■ Exercise directions ■
What you produce should be an exact transcription of the data, minus any pictures.

■ Dataset extract ■
——————
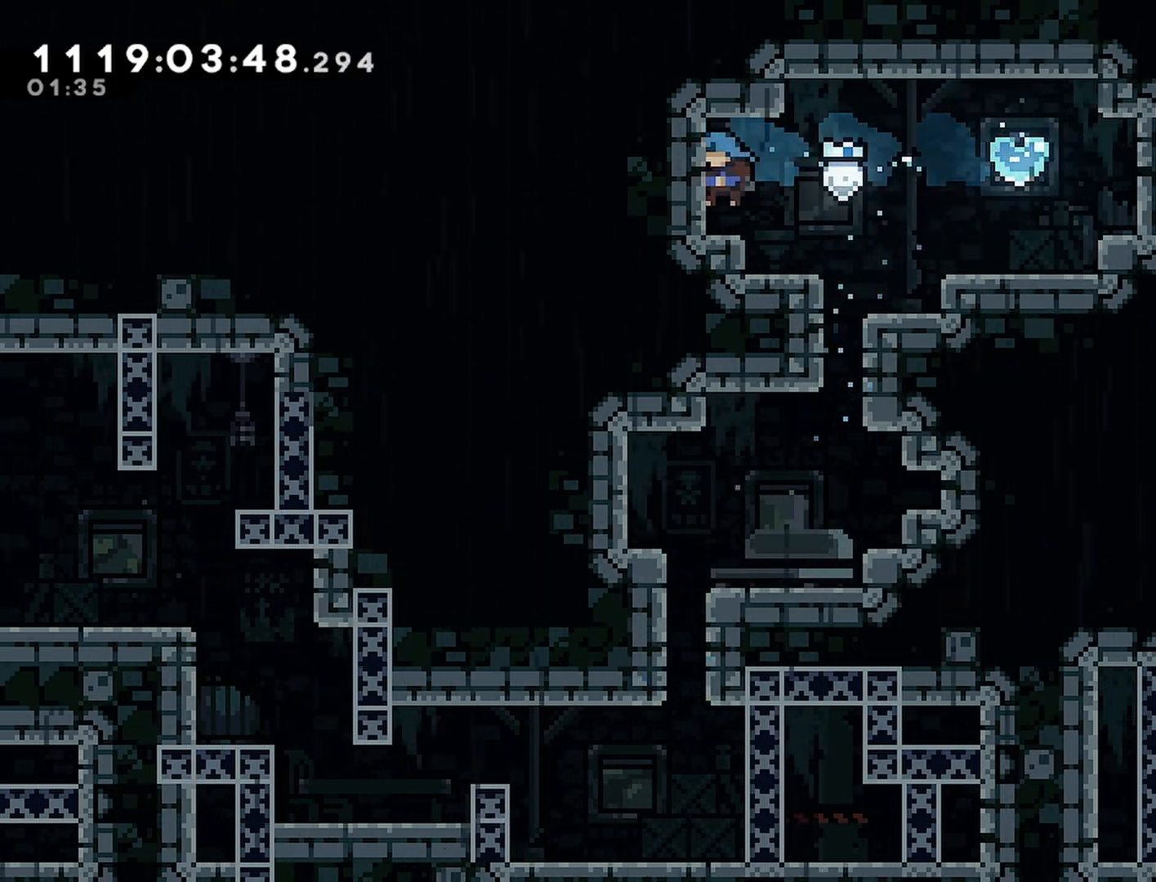
{"buttons": ["DPAD_RIGHT"], "left_stick": "center", "right_stick": "center", "events": [[300, "CROSS", "down"], [400, "CROSS", "up"]]}
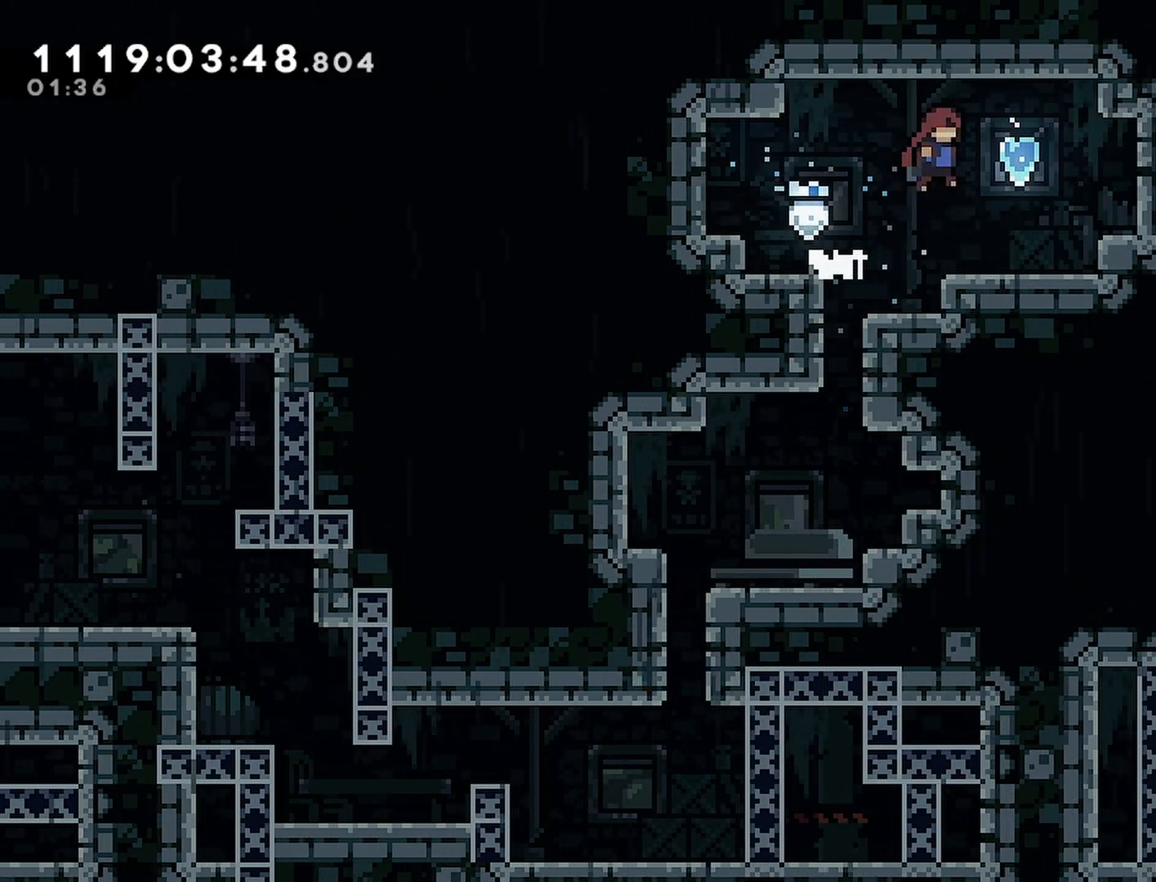
{"buttons": [], "left_stick": "center", "right_stick": "center", "events": [[50, "DPAD_LEFT", "down"], [50, "DPAD_RIGHT", "up"], [67, "SQUARE", "down"], [183, "DPAD_LEFT", "up"], [183, "SQUARE", "up"]]}
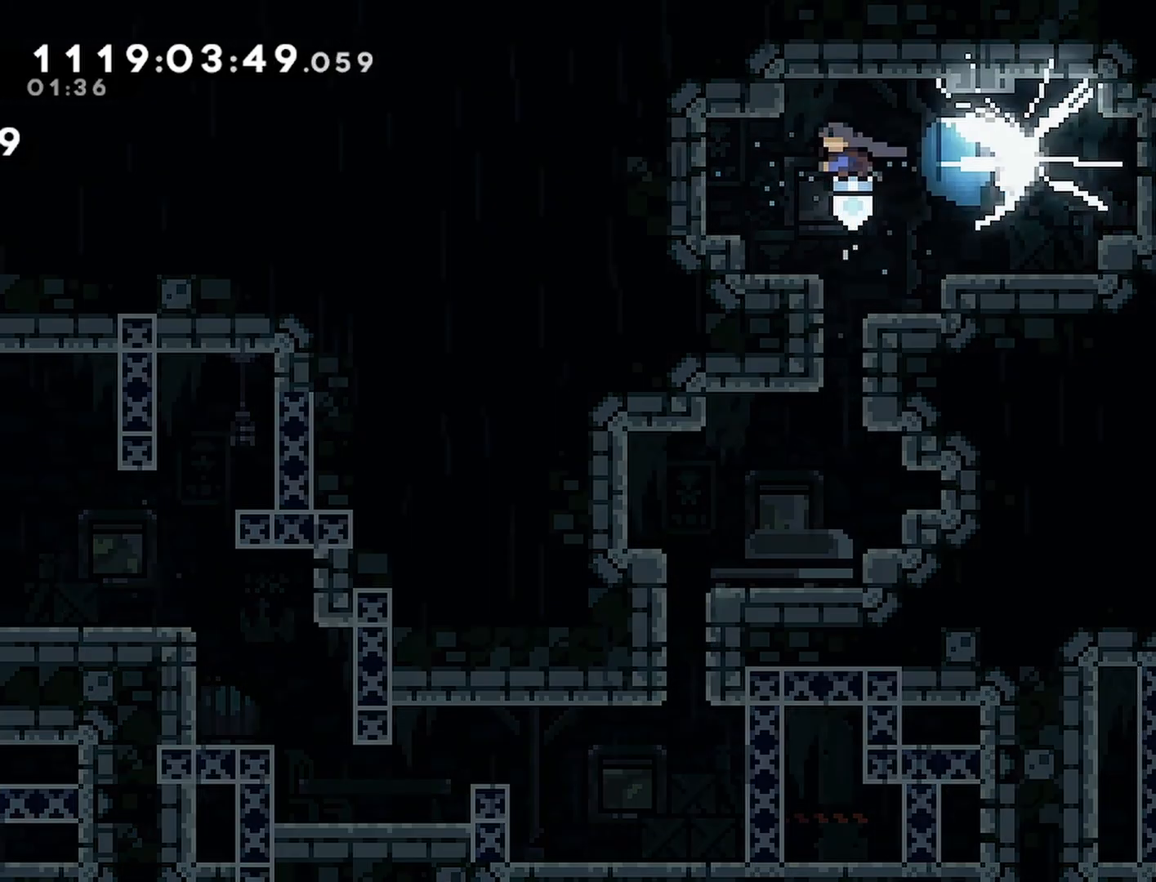
{"buttons": [], "left_stick": "center", "right_stick": "center", "events": [[183, "DPAD_DOWN", "down"], [183, "DPAD_RIGHT", "down"], [217, "DPAD_RIGHT", "up"], [317, "DPAD_DOWN", "up"], [417, "DPAD_DOWN", "down"], [467, "DPAD_DOWN", "up"]]}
——————
■ Worked solution ■
{"buttons": ["DPAD_RIGHT"], "left_stick": "center", "right_stick": "center", "events": [[300, "CROSS", "down"], [400, "CROSS", "up"]]}
{"buttons": [], "left_stick": "center", "right_stick": "center", "events": [[50, "DPAD_LEFT", "down"], [50, "DPAD_RIGHT", "up"], [67, "SQUARE", "down"], [183, "DPAD_LEFT", "up"], [183, "SQUARE", "up"]]}
{"buttons": [], "left_stick": "center", "right_stick": "center", "events": [[183, "DPAD_DOWN", "down"], [183, "DPAD_RIGHT", "down"], [217, "DPAD_RIGHT", "up"], [317, "DPAD_DOWN", "up"], [417, "DPAD_DOWN", "down"], [467, "DPAD_DOWN", "up"]]}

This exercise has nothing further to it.